» **TRY IT**: Reproduce every record exactly as written.

» **PROVIDED ENTRIES**:

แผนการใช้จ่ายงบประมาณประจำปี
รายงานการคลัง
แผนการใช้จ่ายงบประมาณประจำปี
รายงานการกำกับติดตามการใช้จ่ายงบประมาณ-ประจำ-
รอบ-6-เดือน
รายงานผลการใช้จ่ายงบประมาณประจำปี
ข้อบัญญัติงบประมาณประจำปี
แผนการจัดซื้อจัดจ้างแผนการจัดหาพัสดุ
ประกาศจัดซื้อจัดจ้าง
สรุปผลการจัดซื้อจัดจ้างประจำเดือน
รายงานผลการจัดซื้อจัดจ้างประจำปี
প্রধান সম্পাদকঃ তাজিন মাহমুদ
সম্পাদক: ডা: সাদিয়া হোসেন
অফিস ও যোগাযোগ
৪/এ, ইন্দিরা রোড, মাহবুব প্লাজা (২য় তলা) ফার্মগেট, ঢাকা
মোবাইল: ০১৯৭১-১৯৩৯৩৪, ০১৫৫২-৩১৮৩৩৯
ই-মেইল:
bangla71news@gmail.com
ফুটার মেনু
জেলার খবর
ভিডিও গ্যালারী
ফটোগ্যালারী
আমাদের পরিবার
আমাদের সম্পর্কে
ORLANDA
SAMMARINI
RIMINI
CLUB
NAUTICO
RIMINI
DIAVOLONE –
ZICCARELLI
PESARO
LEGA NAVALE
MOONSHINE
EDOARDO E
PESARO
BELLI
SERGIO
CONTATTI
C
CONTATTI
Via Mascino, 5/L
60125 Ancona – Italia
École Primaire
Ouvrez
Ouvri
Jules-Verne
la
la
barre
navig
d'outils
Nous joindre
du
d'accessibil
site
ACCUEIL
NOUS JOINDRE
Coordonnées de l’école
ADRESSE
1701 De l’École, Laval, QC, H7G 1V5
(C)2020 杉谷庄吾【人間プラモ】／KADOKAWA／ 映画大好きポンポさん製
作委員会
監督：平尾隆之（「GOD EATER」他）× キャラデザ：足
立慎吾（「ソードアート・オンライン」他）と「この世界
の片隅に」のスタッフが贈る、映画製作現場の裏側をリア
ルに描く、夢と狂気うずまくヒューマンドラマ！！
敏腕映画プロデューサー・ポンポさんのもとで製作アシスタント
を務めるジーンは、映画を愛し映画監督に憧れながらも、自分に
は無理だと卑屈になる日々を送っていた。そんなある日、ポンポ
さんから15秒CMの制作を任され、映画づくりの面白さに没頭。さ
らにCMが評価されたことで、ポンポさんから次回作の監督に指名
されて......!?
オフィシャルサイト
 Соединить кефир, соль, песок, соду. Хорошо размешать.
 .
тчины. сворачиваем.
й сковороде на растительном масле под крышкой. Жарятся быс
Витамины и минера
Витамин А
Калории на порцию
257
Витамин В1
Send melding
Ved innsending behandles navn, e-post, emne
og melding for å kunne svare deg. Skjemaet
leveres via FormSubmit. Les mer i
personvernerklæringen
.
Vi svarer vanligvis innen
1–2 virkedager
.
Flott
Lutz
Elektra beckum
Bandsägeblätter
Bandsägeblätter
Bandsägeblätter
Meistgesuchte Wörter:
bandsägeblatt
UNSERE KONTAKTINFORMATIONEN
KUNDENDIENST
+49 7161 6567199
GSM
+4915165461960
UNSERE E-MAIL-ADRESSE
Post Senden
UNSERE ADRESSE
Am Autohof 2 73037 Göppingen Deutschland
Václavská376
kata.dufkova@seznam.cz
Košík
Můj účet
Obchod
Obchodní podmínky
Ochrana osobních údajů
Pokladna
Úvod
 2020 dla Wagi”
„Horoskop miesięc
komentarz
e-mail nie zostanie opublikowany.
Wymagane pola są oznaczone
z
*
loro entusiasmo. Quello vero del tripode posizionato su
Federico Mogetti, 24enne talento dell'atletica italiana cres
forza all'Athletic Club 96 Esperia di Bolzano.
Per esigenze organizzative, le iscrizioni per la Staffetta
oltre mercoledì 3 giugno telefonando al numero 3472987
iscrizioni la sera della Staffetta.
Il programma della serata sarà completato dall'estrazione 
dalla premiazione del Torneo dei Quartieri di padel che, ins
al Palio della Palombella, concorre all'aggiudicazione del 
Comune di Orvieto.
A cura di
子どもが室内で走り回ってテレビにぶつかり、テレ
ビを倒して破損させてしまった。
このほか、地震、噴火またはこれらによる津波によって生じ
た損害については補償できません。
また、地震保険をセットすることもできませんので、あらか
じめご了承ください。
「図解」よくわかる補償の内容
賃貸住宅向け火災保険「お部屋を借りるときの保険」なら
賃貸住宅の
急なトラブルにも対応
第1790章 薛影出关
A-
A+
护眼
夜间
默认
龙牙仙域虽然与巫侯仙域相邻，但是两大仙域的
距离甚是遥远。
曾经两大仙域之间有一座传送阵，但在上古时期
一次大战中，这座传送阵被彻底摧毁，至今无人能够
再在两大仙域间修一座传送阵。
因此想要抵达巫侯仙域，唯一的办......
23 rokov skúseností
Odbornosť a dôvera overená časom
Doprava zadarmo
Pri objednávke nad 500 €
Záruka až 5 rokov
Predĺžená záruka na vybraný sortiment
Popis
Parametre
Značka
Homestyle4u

» **OUTPUT OF THE TASK**:
แผนการใช้จ่ายงบประมาณประจำปี
รายงานการคลัง
แผนการใช้จ่ายงบประมาณประจำปี
รายงานการกำกับติดตามการใช้จ่ายงบประมาณ-ประจำ-
รอบ-6-เดือน
รายงานผลการใช้จ่ายงบประมาณประจำปี
ข้อบัญญัติงบประมาณประจำปี
แผนการจัดซื้อจัดจ้างแผนการจัดหาพัสดุ
ประกาศจัดซื้อจัดจ้าง
สรุปผลการจัดซื้อจัดจ้างประจำเดือน
รายงานผลการจัดซื้อจัดจ้างประจำปี
প্রধান সম্পাদকঃ তাজিন মাহমুদ
সম্পাদক: ডা: সাদিয়া হোসেন
অফিস ও যোগাযোগ
৪/এ, ইন্দিরা রোড, মাহবুব প্লাজা (২য় তলা) ফার্মগেট, ঢাকা
মোবাইল: ০১৯৭১-১৯৩৯৩৪, ০১৫৫২-৩১৮৩৩৯
ই-মেইল:
bangla71news@gmail.com
ফুটার মেনু
জেলার খবর
ভিডিও গ্যালারী
ফটোগ্যালারী
আমাদের পরিবার
আমাদের সম্পর্কে
ORLANDA
SAMMARINI
RIMINI
CLUB
NAUTICO
RIMINI
DIAVOLONE –
ZICCARELLI
PESARO
LEGA NAVALE
MOONSHINE
EDOARDO E
PESARO
BELLI
SERGIO
CONTATTI
C
CONTATTI
Via Mascino, 5/L
60125 Ancona – Italia
École Primaire
Ouvrez
Ouvri
Jules-Verne
la
la
barre
navig
d'outils
Nous joindre
du
d'accessibil
site
ACCUEIL
NOUS JOINDRE
Coordonnées de l’école
ADRESSE
1701 De l’École, Laval, QC, H7G 1V5
(C)2020 杉谷庄吾【人間プラモ】／KADOKAWA／ 映画大好きポンポさん製
作委員会
監督：平尾隆之（「GOD EATER」他）× キャラデザ：足
立慎吾（「ソードアート・オンライン」他）と「この世界
の片隅に」のスタッフが贈る、映画製作現場の裏側をリア
ルに描く、夢と狂気うずまくヒューマンドラマ！！
敏腕映画プロデューサー・ポンポさんのもとで製作アシスタント
を務めるジーンは、映画を愛し映画監督に憧れながらも、自分に
は無理だと卑屈になる日々を送っていた。そんなある日、ポンポ
さんから15秒CMの制作を任され、映画づくりの面白さに没頭。さ
らにCMが評価されたことで、ポンポさんから次回作の監督に指名
されて......!?
オフィシャルサイト
 Соединить кефир, соль, песок, соду. Хорошо размешать.
 .
тчины. сворачиваем.
й сковороде на растительном масле под крышкой. Жарятся быс
Витамины и минера
Витамин А
Калории на порцию
257
Витамин В1
Send melding
Ved innsending behandles navn, e-post, emne
og melding for å kunne svare deg. Skjemaet
leveres via FormSubmit. Les mer i
personvernerklæringen
.
Vi svarer vanligvis innen
1–2 virkedager
.
Flott
Lutz
Elektra beckum
Bandsägeblätter
Bandsägeblätter
Bandsägeblätter
Meistgesuchte Wörter:
bandsägeblatt
UNSERE KONTAKTINFORMATIONEN
KUNDENDIENST
+49 7161 6567199
GSM
+4915165461960
UNSERE E-MAIL-ADRESSE
Post Senden
UNSERE ADRESSE
Am Autohof 2 73037 Göppingen Deutschland
Václavská376
kata.dufkova@seznam.cz
Košík
Můj účet
Obchod
Obchodní podmínky
Ochrana osobních údajů
Pokladna
Úvod
 2020 dla Wagi”
„Horoskop miesięc
komentarz
e-mail nie zostanie opublikowany.
Wymagane pola są oznaczone
z
*
loro entusiasmo. Quello vero del tripode posizionato su
Federico Mogetti, 24enne talento dell'atletica italiana cres
forza all'Athletic Club 96 Esperia di Bolzano.
Per esigenze organizzative, le iscrizioni per la Staffetta
oltre mercoledì 3 giugno telefonando al numero 3472987
iscrizioni la sera della Staffetta.
Il programma della serata sarà completato dall'estrazione 
dalla premiazione del Torneo dei Quartieri di padel che, ins
al Palio della Palombella, concorre all'aggiudicazione del 
Comune di Orvieto.
A cura di
子どもが室内で走り回ってテレビにぶつかり、テレ
ビを倒して破損させてしまった。
このほか、地震、噴火またはこれらによる津波によって生じ
た損害については補償できません。
また、地震保険をセットすることもできませんので、あらか
じめご了承ください。
「図解」よくわかる補償の内容
賃貸住宅向け火災保険「お部屋を借りるときの保険」なら
賃貸住宅の
急なトラブルにも対応
第1790章 薛影出关
A-
A+
护眼
夜间
默认
龙牙仙域虽然与巫侯仙域相邻，但是两大仙域的
距离甚是遥远。
曾经两大仙域之间有一座传送阵，但在上古时期
一次大战中，这座传送阵被彻底摧毁，至今无人能够
再在两大仙域间修一座传送阵。
因此想要抵达巫侯仙域，唯一的办......
23 rokov skúseností
Odbornosť a dôvera overená časom
Doprava zadarmo
Pri objednávke nad 500 €
Záruka až 5 rokov
Predĺžená záruka na vybraný sortiment
Popis
Parametre
Značka
Homestyle4u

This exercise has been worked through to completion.